Clearly, I wasn't using it exactly right, and those misusage patterns were what was causing the code dumps. So the first thing was to track down what I was doing wrong, and that meant that I really needed to become much more familiar with the hiredis source code. To be fair, it's a decent open source library, but it's missing so much that would have added so little to the runtime load and would have made it far more robust to the kinds of misusage patterns I had in place. After all, my code worked, so it's not that it was totally wrong, it's just that when things started to go badly, the things that you needed to do become far more important than when things are going well.
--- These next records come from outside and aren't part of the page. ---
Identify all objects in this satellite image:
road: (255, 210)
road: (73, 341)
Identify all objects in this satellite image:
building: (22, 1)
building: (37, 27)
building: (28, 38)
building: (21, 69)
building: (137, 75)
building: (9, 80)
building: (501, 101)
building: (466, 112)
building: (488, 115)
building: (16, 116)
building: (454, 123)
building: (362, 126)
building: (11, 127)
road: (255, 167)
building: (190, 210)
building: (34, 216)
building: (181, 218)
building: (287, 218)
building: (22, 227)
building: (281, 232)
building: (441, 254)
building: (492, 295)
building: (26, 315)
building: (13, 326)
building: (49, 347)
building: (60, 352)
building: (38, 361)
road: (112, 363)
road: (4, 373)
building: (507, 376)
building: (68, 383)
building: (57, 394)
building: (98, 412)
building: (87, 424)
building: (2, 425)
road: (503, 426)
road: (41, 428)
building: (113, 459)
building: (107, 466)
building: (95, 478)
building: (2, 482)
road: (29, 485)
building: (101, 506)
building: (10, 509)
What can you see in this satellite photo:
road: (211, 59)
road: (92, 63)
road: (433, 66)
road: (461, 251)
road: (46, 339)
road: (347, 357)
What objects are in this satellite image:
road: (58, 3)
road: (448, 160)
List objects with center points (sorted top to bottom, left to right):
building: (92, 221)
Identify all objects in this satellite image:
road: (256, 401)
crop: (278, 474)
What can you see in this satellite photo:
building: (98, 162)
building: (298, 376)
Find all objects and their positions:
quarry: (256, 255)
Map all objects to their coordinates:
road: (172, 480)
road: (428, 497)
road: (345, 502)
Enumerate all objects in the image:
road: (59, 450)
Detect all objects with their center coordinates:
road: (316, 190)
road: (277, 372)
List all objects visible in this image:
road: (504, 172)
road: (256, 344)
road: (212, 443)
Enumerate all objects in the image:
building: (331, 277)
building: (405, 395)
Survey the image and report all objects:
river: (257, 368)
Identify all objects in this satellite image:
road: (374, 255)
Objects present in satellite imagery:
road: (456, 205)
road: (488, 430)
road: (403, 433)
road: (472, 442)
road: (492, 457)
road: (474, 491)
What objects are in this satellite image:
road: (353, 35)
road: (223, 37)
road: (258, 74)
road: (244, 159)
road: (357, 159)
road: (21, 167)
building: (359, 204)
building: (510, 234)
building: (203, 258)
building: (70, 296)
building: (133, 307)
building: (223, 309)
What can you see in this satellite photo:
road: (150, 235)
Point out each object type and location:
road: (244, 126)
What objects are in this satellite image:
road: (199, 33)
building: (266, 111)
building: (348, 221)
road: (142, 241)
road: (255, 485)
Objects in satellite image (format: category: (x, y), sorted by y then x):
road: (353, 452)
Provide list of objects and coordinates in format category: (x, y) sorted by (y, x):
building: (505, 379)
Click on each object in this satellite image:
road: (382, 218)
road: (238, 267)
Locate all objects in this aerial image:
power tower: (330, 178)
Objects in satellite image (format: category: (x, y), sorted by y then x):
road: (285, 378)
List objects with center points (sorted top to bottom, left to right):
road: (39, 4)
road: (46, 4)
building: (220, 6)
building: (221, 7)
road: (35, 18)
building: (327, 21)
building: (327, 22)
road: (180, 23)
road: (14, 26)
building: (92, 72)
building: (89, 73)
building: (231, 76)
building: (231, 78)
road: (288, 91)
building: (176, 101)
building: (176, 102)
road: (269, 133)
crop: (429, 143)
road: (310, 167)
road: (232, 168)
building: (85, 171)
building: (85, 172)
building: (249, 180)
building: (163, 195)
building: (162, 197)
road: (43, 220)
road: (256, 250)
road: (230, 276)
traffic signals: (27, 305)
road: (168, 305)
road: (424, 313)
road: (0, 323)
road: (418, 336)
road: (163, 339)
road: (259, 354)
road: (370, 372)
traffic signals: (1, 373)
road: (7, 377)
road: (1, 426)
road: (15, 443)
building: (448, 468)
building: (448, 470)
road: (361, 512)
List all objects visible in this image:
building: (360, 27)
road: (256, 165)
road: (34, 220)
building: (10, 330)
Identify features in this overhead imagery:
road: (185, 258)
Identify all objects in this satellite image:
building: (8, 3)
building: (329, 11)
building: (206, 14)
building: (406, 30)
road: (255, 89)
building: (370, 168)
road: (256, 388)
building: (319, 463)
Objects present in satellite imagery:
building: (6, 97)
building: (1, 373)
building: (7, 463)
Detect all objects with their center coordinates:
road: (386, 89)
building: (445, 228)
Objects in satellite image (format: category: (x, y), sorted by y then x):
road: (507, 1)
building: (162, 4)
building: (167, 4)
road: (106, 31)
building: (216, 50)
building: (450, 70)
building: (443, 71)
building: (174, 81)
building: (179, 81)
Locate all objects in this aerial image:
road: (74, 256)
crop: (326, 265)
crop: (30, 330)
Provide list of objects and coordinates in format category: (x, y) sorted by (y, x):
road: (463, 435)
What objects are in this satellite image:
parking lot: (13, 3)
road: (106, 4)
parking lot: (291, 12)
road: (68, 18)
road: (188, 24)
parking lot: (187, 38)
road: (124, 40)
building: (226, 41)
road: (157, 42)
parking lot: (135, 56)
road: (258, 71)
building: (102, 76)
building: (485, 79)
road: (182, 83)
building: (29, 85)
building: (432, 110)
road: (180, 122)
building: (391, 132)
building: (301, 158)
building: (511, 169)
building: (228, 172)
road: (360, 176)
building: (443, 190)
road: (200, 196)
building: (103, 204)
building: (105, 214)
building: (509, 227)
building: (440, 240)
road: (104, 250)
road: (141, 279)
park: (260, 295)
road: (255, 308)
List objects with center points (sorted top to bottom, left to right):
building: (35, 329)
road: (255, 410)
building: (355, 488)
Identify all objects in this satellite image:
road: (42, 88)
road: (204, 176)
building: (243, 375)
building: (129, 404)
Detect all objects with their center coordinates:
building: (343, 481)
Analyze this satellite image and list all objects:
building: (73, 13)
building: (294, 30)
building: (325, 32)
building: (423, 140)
For example, if I wanted to send multiple commands to the redis server at once, you can run several redisAppendCommand() calls, but each really needs to be checked for it's return value. This isn't clear in the code, but it's very important in the actual system. Then there's the calls to redisGetReply() - typically one for each call to redisAppendCommand() - but not always. Again, you need to check for the critical REDIS_ERR_IO error that indicates that the redis context (connection object) is now so far gone that it has to be abandoned.
Then there's the reconnection logic. It's not horrible, but you have to be careful that you don't pass in any NULLs. There simply is no checking on the hiredis code to ensure that NULL arguments are skipped. It's simple to do, but it's not there - not at all.
In the end, I got something working, but it was hours of code dissection and gdb work to figure out what was going wrong and what needed to be done to handle the disconnected server and then the proper reconnection. Not fun, and several times I was wondering if it just wouldn't be easier to write my own as it's all TCP/telnet based anyway… but I kept going and in the end I have something that's reliable and solid. But it was nasty to get here.